Stored data section start

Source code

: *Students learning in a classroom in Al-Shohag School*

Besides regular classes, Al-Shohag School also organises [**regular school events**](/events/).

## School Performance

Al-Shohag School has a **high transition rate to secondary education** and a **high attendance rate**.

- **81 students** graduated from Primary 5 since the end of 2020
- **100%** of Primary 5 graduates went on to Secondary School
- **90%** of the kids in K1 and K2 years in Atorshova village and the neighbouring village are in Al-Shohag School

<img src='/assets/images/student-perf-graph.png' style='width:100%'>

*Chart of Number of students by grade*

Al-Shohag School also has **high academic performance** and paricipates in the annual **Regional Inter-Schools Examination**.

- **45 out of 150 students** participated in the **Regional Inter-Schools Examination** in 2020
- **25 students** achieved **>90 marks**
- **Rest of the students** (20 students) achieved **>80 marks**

Stored data section end

→ Job item
Reproduce each record exactly as it appears.

→ Result of this task
Source code

: *Students learning in a classroom in Al-Shohag School*

Besides regular classes, Al-Shohag School also organises [**regular school events**](/events/).

## School Performance

Al-Shohag School has a **high transition rate to secondary education** and a **high attendance rate**.

- **81 students** graduated from Primary 5 since the end of 2020
- **100%** of Primary 5 graduates went on to Secondary School
- **90%** of the kids in K1 and K2 years in Atorshova village and the neighbouring village are in Al-Shohag School

<img src='/assets/images/student-perf-graph.png' style='width:100%'>

*Chart of Number of students by grade*

Al-Shohag School also has **high academic performance** and paricipates in the annual **Regional Inter-Schools Examination**.

- **45 out of 150 students** participated in the **Regional Inter-Schools Examination** in 2020
- **25 students** achieved **>90 marks**
- **Rest of the students** (20 students) achieved **>80 marks**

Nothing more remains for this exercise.